When requests span multiple services, you need to trace them end-to-end:

 1
 2
 3
 4
 5
 6
 7
 8
 9
10
11
12
13
14
15
# Service A: Generate correlation ID
correlation_id = str(uuid.uuid4())
logger.info("calling_service_b", correlation_id=correlation_id)
response = await http_client.post(
    "http://service-b/api/process",
    headers={"X-Correlation-ID": correlation_id},
    json=payload
)

# Service B: Extract and log correlation ID
@app.middleware("http")
async def correlation_middleware(request, call_next):
    correlation_id = request.headers.get("X-Correlation-ID", str(uuid.uuid4()))
    structlog.contextvars.bind_contextvars(correlation_id=correlation_id)
    return await call_next(request)

Search by correlation_id to see the entire distributed flow.

Log Aggregation

Structured logs shine when aggregated.
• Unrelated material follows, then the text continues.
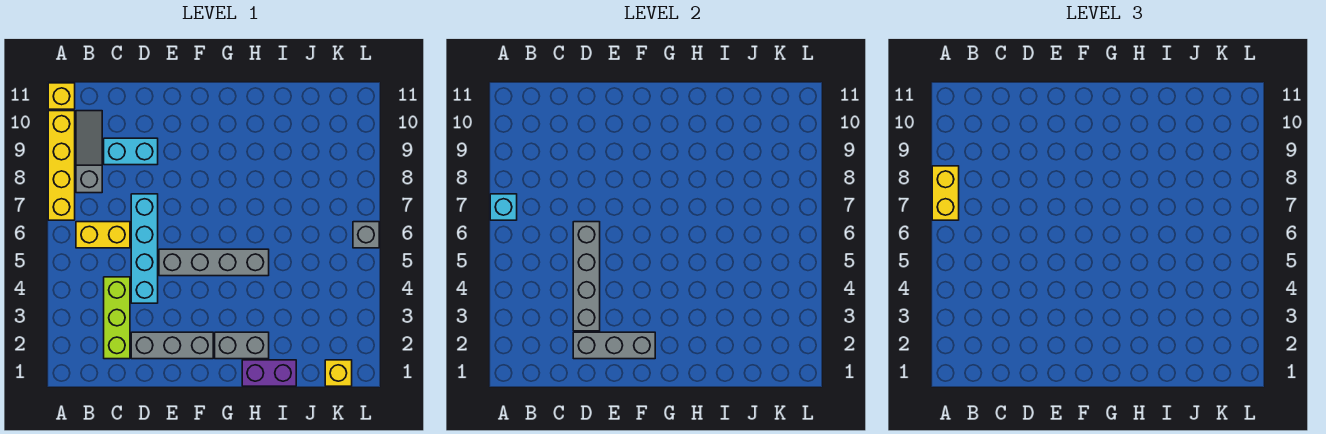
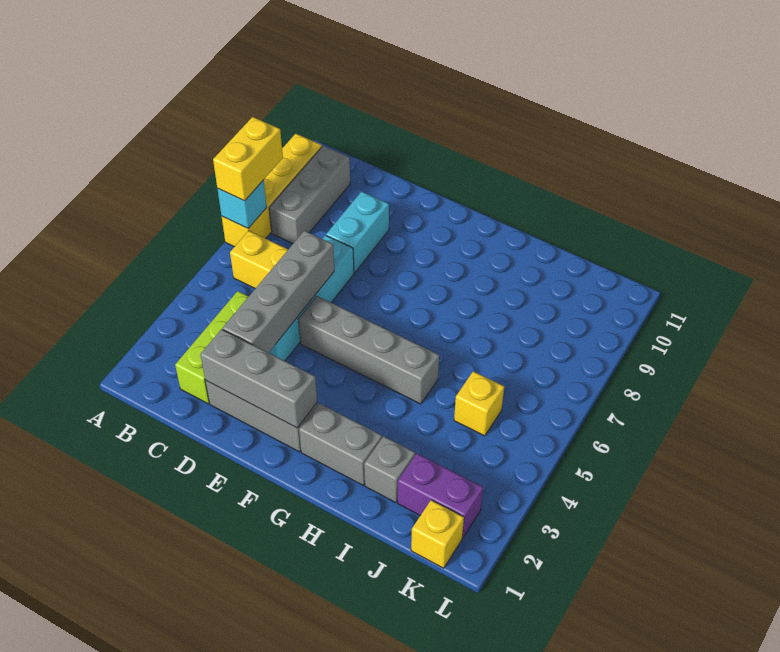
yellow 1x1 brick [48,83,75,109] -> yellow 1x1 brick moved to [454,371,504,436]
grey 1x3 slope [76,111,102,193] -> grey 1x3 brick [269,146,350,244]
cyan 1x2 brick [104,138,158,165] -> cyan 1x2 brick turned to [326,191,389,273]
purple 1x2 brick [242,360,296,386] -> purple 1x2 brick moved to [398,453,483,538]
grey 1x1 brick [353,222,379,248] -> grey 1x1 brick moved to [364,436,415,503]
Common stacks:

ELK (Elasticsearch, Logstash, Kibana):

1
2
3
4
5
6
7
8
9
# Filebeat config
filebeat.inputs:
  - type: log
    paths: ["/var/log/app/*.log"]
    json.keys_under_root: true
    json.add_error_key: true

output.elasticsearch:
  hosts: ["elasticsearch:9200"]

Loki + Grafana:

 1
 2
 3
 4
 5
 6
 7
 8
 9
10
11
12
13
# Promtail config
scrape_configs:
  - job_name: app
    static_configs:
      - targets: [localhost]
        labels:
          job: myapp
          __path__: /var/log/app/*.log
    pipeline_stages:
      - json:
          expressions:
            level: level
            message: message

CloudWatch (AWS):

1
2
3
4
5
6
7
import watchtower

handler = watchtower.CloudWatchLogHandler(
    log_group="myapp",
    stream_name="production",
)
logging.getLogger().addHandler(handler)

Alerting on Logs

Structured logs enable precise alerts:

 1
 2
 3
 4
 5
 6
 7
 8
 9
10
# Example: Alert on high error rate
- alert: HighErrorRate
  expr: |
    sum(rate(log_messages_total{level="error"}[5m])) 
    / sum(rate(log_messages_total[5m])) > 0.01
  for: 5m
  labels:
    severity: warning
  annotations:
    summary: "Error rate above 1%"

Or search-based alerts in your log aggregator:

  • “Alert when level:error AND service:payments exceeds 10/minute”
  • “Alert when duration_ms > 5000 AND endpoint:/api/checkout

The Checklist

Before shipping:

  • Logs are structured (JSON, not strings)
  • Request IDs included in all logs
  • Log levels used appropriately
  • Sensitive data masked or excluded
  • Errors include full context
  • Duration logged for slow operations
  • Correlation IDs for distributed tracing
  • Aggregation configured
  • Alerts defined for critical conditions

Structured logging is infrastructure that pays off every time something breaks. Invest the time upfront, and debugging becomes searching instead of guessing.